Certain franchisors and holding companies will be held responsible for underpayments by their franchisees where they knew, or reasonably should have known, about the contraventions and failed to take reasonable steps to prevent them.
The laws apply new, higher financial penalties to ‘serious contraventions’ which are 10 times the current maximum penalties. A court could impose these higher penalties where an employer knew they were breaching their obligations and this conduct is part of a systematic pattern of behaviour. In such cases maximum penalties of $630,000 and $126,000 per contravention could apply to corporations and individuals respectively.
The new laws will double the maximum penalties for record-keeping and pay slip breaches to $12,600 per contravention for individuals and $63,000 for companies, and triple existing penalties in cases where employers give false or misleading pay slips to workers, or provide the Fair Work Ombudsman with false information or documents.
“New evidence gathering powers contained in the legislation will allow the Fair Work Ombudsman to require a person to provide information or documents to the FWO or to attend before senior FWO officials to answer questions on oath or affirmation that relate to underpayment of workers,” said Fair Work Ombudsman Natalie James.
Amendments moved by the Senate will also provide that where an employer has not met their record-keeping or pay slip obligations, the employer will have to disprove a wage claim put before a Court unless the employer has a reasonable excuse for not keeping records or issuing pay slips.

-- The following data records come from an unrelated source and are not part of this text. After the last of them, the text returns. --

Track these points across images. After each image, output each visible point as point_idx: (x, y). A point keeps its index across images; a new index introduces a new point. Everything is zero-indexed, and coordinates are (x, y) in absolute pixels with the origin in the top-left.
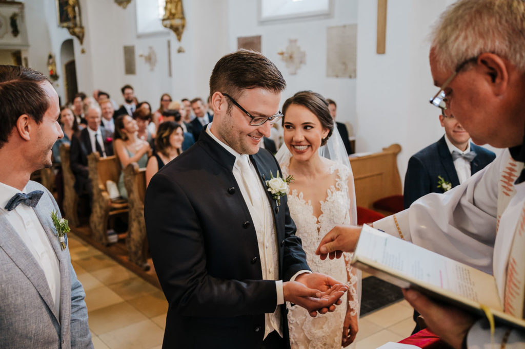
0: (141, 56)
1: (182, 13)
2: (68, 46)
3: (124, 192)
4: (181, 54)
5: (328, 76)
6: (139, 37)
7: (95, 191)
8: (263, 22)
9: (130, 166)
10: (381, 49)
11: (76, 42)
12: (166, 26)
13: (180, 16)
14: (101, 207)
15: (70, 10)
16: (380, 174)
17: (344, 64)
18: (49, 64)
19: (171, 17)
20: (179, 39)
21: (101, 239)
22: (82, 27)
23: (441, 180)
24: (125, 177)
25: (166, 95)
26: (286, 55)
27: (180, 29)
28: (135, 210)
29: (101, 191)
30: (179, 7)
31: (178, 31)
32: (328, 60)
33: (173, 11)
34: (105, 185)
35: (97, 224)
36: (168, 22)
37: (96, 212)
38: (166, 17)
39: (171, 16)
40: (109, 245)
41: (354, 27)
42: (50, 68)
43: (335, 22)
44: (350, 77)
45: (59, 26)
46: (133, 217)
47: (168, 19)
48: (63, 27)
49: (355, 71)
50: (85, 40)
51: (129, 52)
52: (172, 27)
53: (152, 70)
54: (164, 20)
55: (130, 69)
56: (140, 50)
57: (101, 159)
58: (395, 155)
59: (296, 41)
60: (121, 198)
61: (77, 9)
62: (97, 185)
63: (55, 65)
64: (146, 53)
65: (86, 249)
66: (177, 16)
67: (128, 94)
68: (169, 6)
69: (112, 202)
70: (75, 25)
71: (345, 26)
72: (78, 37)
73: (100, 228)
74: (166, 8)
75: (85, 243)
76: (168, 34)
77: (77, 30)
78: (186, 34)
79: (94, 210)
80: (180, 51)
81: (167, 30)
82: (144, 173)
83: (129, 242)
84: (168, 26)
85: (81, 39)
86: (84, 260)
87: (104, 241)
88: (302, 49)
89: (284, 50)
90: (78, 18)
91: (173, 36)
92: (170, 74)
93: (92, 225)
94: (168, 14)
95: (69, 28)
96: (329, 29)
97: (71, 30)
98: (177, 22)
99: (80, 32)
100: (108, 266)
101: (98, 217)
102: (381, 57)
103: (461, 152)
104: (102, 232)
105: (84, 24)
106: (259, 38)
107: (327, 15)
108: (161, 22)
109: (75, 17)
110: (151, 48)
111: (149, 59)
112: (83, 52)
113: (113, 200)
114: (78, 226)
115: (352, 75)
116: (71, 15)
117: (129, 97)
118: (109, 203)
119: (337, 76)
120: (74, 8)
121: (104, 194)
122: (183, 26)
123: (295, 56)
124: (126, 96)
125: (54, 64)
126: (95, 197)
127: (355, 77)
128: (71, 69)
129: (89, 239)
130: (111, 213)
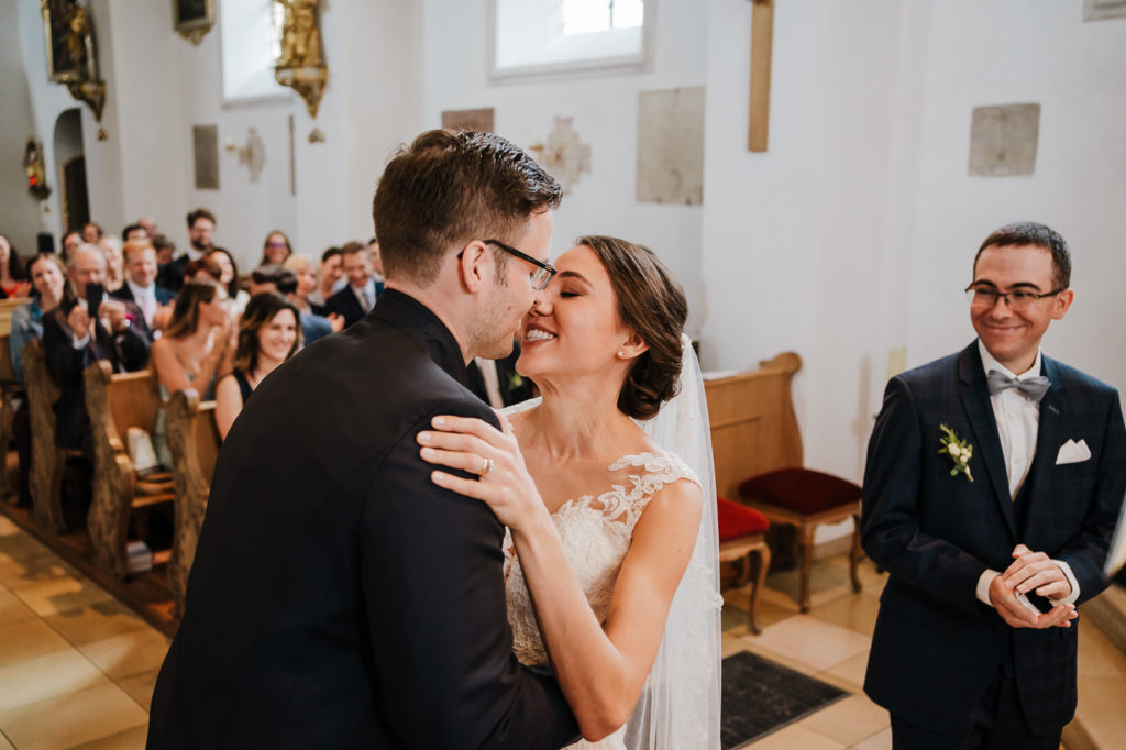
0: (230, 148)
1: (321, 54)
2: (69, 123)
3: (166, 457)
4: (317, 146)
5: (639, 199)
6: (228, 106)
7: (100, 452)
8: (499, 79)
9: (179, 396)
10: (758, 140)
11: (87, 116)
12: (283, 83)
13: (317, 61)
14: (113, 490)
15: (72, 43)
16: (756, 420)
17: (675, 172)
18: (27, 163)
19: (296, 62)
20: (313, 113)
21: (112, 564)
22: (99, 82)
23: (947, 435)
24: (166, 422)
25: (277, 233)
26: (547, 152)
27: (316, 90)
28: (190, 499)
29: (114, 452)
30: (313, 42)
31: (310, 93)
32: (640, 165)
33: (301, 50)
34: (125, 439)
35: (104, 528)
36: (288, 74)
37: (102, 501)
38: (283, 63)
39: (296, 60)
40: (131, 578)
41: (699, 93)
42: (30, 171)
43: (658, 81)
44: (688, 202)
45: (51, 80)
46: (185, 516)
47: (288, 66)
48: (61, 82)
49: (700, 190)
50: (106, 112)
51: (204, 139)
52: (296, 85)
53: (254, 179)
54: (278, 69)
55: (206, 176)
56: (230, 136)
57: (116, 378)
58: (788, 377)
59: (569, 121)
60: (160, 468)
61: (88, 40)
62: (105, 438)
63: (42, 165)
64: (241, 142)
65: (75, 586)
66: (308, 61)
67: (202, 230)
68: (291, 38)
69: (139, 477)
70: (85, 77)
71: (677, 91)
72: (91, 104)
73: (111, 538)
74: (284, 43)
75: (76, 572)
76: (289, 101)
77: (88, 88)
78: (327, 102)
79: (98, 496)
80: (315, 138)
81: (288, 91)
82: (211, 412)
83: (174, 573)
84: (288, 82)
85: (97, 107)
86: (67, 614)
87: (119, 568)
88: (584, 140)
89: (544, 141)
90: (91, 63)
91: (300, 104)
92: (293, 191)
93: (93, 531)
94: (288, 56)
95: (70, 84)
96: (643, 96)
97: (75, 88)
98: (308, 74)
99: (95, 93)
100: (125, 630)
101: (106, 513)
102: (758, 157)
103: (1012, 376)
104: (113, 548)
105: (104, 75)
106: (488, 114)
107: (639, 65)
108: (274, 71)
109: (84, 60)
110: (252, 131)
111: (250, 155)
112: (102, 136)
113: (141, 474)
114: (61, 533)
115: (694, 198)
116: (75, 55)
117: (201, 238)
118: (133, 479)
119: (659, 201)
120: (82, 39)
121: (121, 460)
122: (322, 84)
123: (567, 153)
124: (196, 234)
125: (40, 161)
126: (101, 465)
127: (701, 201)
128: (75, 174)
129: (84, 563)
130: (137, 503)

James also welcomed the strengthening of laws governing “cashback” arrangements with the legislation specifically prohibiting unreasonable requirements for an employee to pay money to their employer or another person. These protections will now also extend to prospective employees unreasonably required to pay their own money to get a job.
There are strong protections for individuals in relation to these evidence-gathering powers including: supervision by the Administrative Appeals Tribunal and the Commonwealth Ombudsman, rules preventing the evidence a person gives from being used against them personally, the right to have a lawyer present if they attend to answer questions and the right to claim reimbursement of reasonable expenses.
“My agency will continue to be fair and balanced in its approach and will to operate in accordance with our compliance and enforcement policy,” said James.
“However, employers who know their obligations and systematically fail to meet their workplace obligations should be on notice that we will use all the powers at our disposal.
“The Fair Work Ombudsman will work with any franchise that is serious about doing the right thing by its workers.”